Sunday, February 27, 2011

Sunday Wk 8: "do not worry"

Anxiety is born of materialism and obsession with money.

"The Lord grieves over the rich, because they find their consolation in the abundance of goods. 'Let the proud seek and love earthly kingdoms, but blessed are the poor in spirit for theirs is the Kingdom of heaven.' Abandonment to the providence of the Father in heaven frees us from anxiety about tomorrow. Trust in God is a preparation for the blessedness of the poor. They shall see God." (CCC 2547)

We do need to eat and the protection of clothing and shelter, but we are more than these. When we become mired in concern for earthly wants our deepest needs, for spiritual realities, for God, are unmet and we become unhappy. The answer for those who crave peace is to hand themselves over to the Father in total trust as does Christ.

" 'Our bread': The Father who gives us life cannot not but give us the nourishment life requires - all appropriate goods and blessings, both material and spiritual. In the Sermon on the Mount, Jesus insists on the filial trust that cooperates with our Father's providence. He is not inviting us to idleness, but wants to relieve us from nagging worry and preoccupation. Such is the filial surrender of the children of God:

"To those who seek the kingdom of God and his righteousness, he has promised to give all else besides. Since everything indeed belongs to God, he who possesses God wants for nothing, if he himself is not found wanting before God." (CCC 2830)
The power of Faith is experienced in the strength to refuse worldly preoccupations that feed doubts which corrode our faith.

"The first commandment requires us to nourish and protect our faith with prudence and vigilance, and to reject everything that is opposed to it. There are various ways of sinning against faith: Voluntary doubt about the faith disregards or refuses to hold as true what God has revealed and the Church proposes for belief. Involuntary doubt refers to hesitation in believing, difficulty in overcoming objections connected with the faith, or also anxiety aroused by its obscurity. If deliberately cultivated doubt can lead to spiritual blindness." (CCC 2088)

To be strong in Faith is to reject the sources of anxiety that leave us vulnerable to the wiles of the evil One.

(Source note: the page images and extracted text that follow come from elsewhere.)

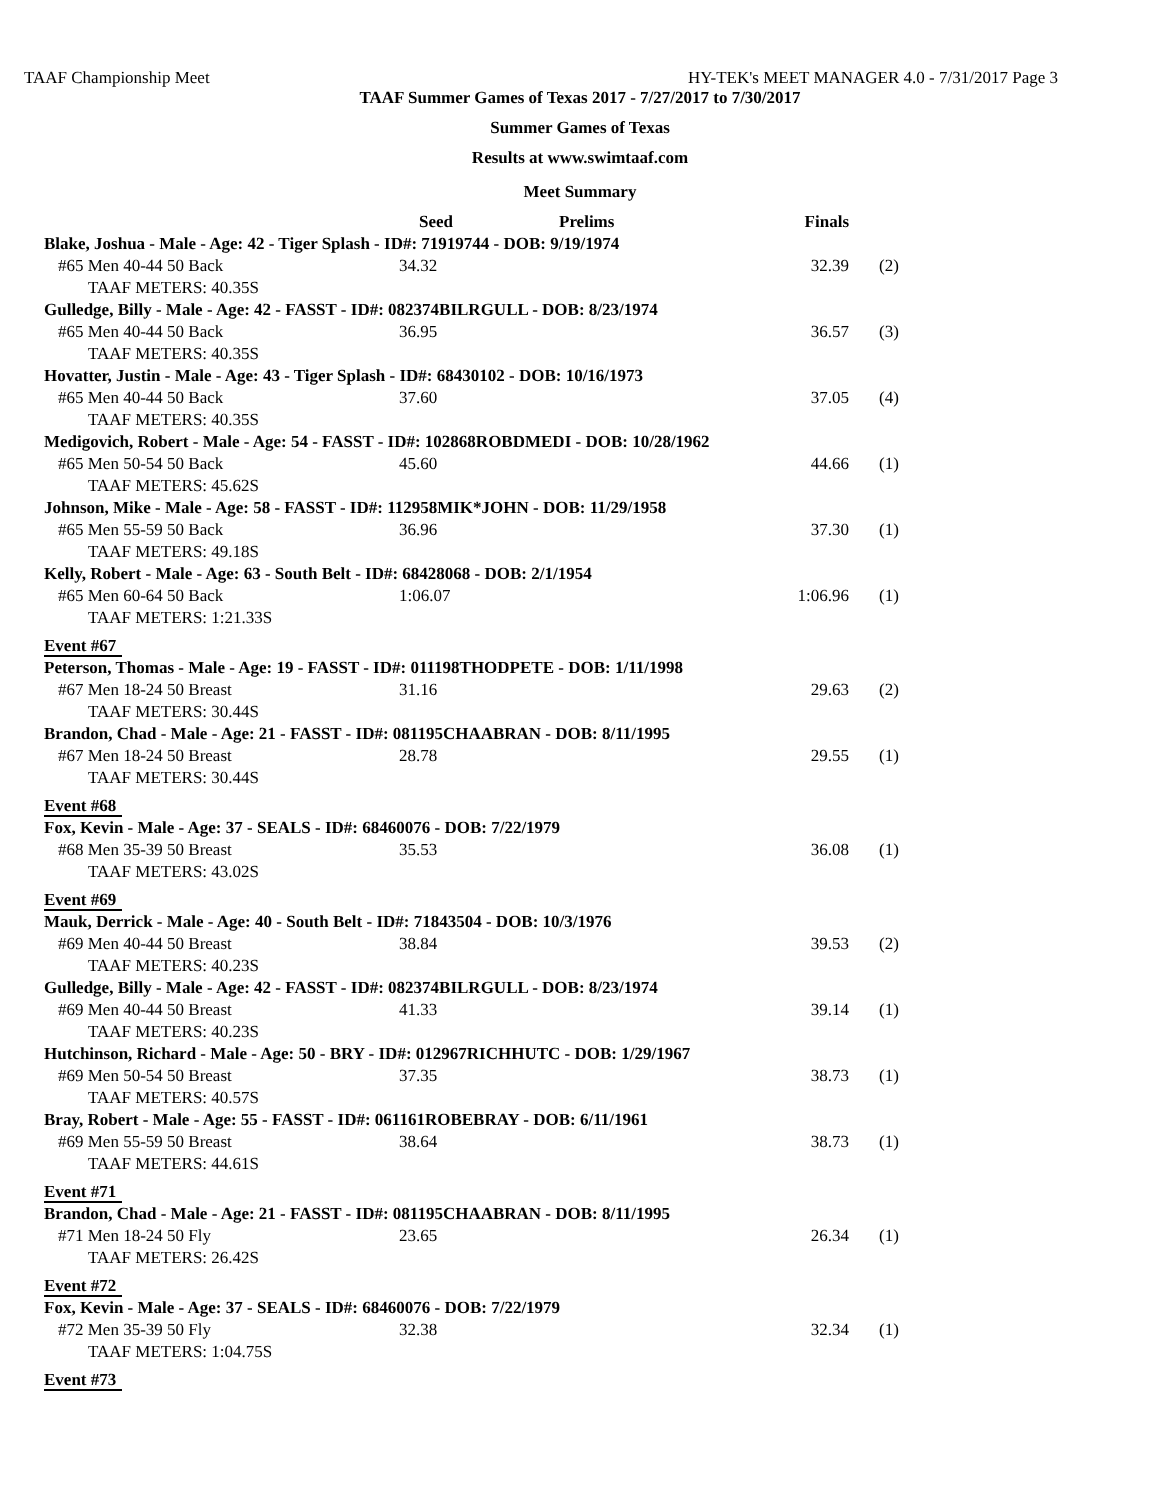TAAF Championship Meet HY-TEK's MEET MANAGER 4.0 - 7/31/2017 Page 3
TAAF Summer Games of Texas 2017 - 7/27/2017 to 7/30/2017
Summer Games of Texas
Results at www.swimtaaf.com
Meet Summary
| | Seed | Prelims | Finals | |
| --- | --- | --- | --- | --- |
| Blake, Joshua - Male - Age: 42 - Tiger Splash - ID#: 71919744 - DOB: 9/19/1974 | | | | |
| #65 Men 40-44 50 Back | 34.32 | | 32.39 | (2) |
| TAAF METERS: 40.35S | | | | |
| Gulledge, Billy - Male - Age: 42 - FASST - ID#: 082374BILRGULL - DOB: 8/23/1974 | | | | |
| #65 Men 40-44 50 Back | 36.95 | | 36.57 | (3) |
| TAAF METERS: 40.35S | | | | |
| Hovatter, Justin - Male - Age: 43 - Tiger Splash - ID#: 68430102 - DOB: 10/16/1973 | | | | |
| #65 Men 40-44 50 Back | 37.60 | | 37.05 | (4) |
| TAAF METERS: 40.35S | | | | |
| Medigovich, Robert - Male - Age: 54 - FASST - ID#: 102868ROBDMEDI - DOB: 10/28/1962 | | | | |
| #65 Men 50-54 50 Back | 45.60 | | 44.66 | (1) |
| TAAF METERS: 45.62S | | | | |
| Johnson, Mike - Male - Age: 58 - FASST - ID#: 112958MIK*JOHN - DOB: 11/29/1958 | | | | |
| #65 Men 55-59 50 Back | 36.96 | | 37.30 | (1) |
| TAAF METERS: 49.18S | | | | |
| Kelly, Robert - Male - Age: 63 - South Belt - ID#: 68428068 - DOB: 2/1/1954 | | | | |
| #65 Men 60-64 50 Back | 1:06.07 | | 1:06.96 | (1) |
| TAAF METERS: 1:21.33S | | | | |
| Event #67 | | | | |
| Peterson, Thomas - Male - Age: 19 - FASST - ID#: 011198THODPETE - DOB: 1/11/1998 | | | | |
| #67 Men 18-24 50 Breast | 31.16 | | 29.63 | (2) |
| TAAF METERS: 30.44S | | | | |
| Brandon, Chad - Male - Age: 21 - FASST - ID#: 081195CHAABRAN - DOB: 8/11/1995 | | | | |
| #67 Men 18-24 50 Breast | 28.78 | | 29.55 | (1) |
| TAAF METERS: 30.44S | | | | |
| Event #68 | | | | |
| Fox, Kevin - Male - Age: 37 - SEALS - ID#: 68460076 - DOB: 7/22/1979 | | | | |
| #68 Men 35-39 50 Breast | 35.53 | | 36.08 | (1) |
| TAAF METERS: 43.02S | | | | |
| Event #69 | | | | |
| Mauk, Derrick - Male - Age: 40 - South Belt - ID#: 71843504 - DOB: 10/3/1976 | | | | |
| #69 Men 40-44 50 Breast | 38.84 | | 39.53 | (2) |
| TAAF METERS: 40.23S | | | | |
| Gulledge, Billy - Male - Age: 42 - FASST - ID#: 082374BILRGULL - DOB: 8/23/1974 | | | | |
| #69 Men 40-44 50 Breast | 41.33 | | 39.14 | (1) |
| TAAF METERS: 40.23S | | | | |
| Hutchinson, Richard - Male - Age: 50 - BRY - ID#: 012967RICHHUTC - DOB: 1/29/1967 | | | | |
| #69 Men 50-54 50 Breast | 37.35 | | 38.73 | (1) |
| TAAF METERS: 40.57S | | | | |
| Bray, Robert - Male - Age: 55 - FASST - ID#: 061161ROBEBRAY - DOB: 6/11/1961 | | | | |
| #69 Men 55-59 50 Breast | 38.64 | | 38.73 | (1) |
| TAAF METERS: 44.61S | | | | |
| Event #71 | | | | |
| Brandon, Chad - Male - Age: 21 - FASST - ID#: 081195CHAABRAN - DOB: 8/11/1995 | | | | |
| #71 Men 18-24 50 Fly | 23.65 | | 26.34 | (1) |
| TAAF METERS: 26.42S | | | | |
| Event #72 | | | | |
| Fox, Kevin - Male - Age: 37 - SEALS - ID#: 68460076 - DOB: 7/22/1979 | | | | |
| #72 Men 35-39 50 Fly | 32.38 | | 32.34 | (1) |
| TAAF METERS: 1:04.75S | | | | |
| Event #73 | | | | |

"When we ask to be delivered from the Evil One, we pray as well to be freed from all evils, present, past, and future, of which he is the author or instigator. In this final petition, the Church brings before the Father all the distress of the world. Along with deliverance from the evils that overwhelm humanity, she implores the precious gift of peace and the grace of perseverance in expectation of Christ's return By praying in this way, she anticipates in humility of faith the gathering together of everyone and everything in him who has 'the keys of Death and Hades,' who 'is and who was and who is to come, the Almighty.'

"Deliver us, Lord, we beseech you, from every evil and grant us peace in our day, so that aided by your mercy we might be ever free from sin and protected from all anxiety, as we await the blessed hope and the coming of our Savior, Jesus Christ." (CCC 2854)
Art: Hildesheim Cathedral, Christussäule: The miraculous feeding of the multitude, ca. 1020.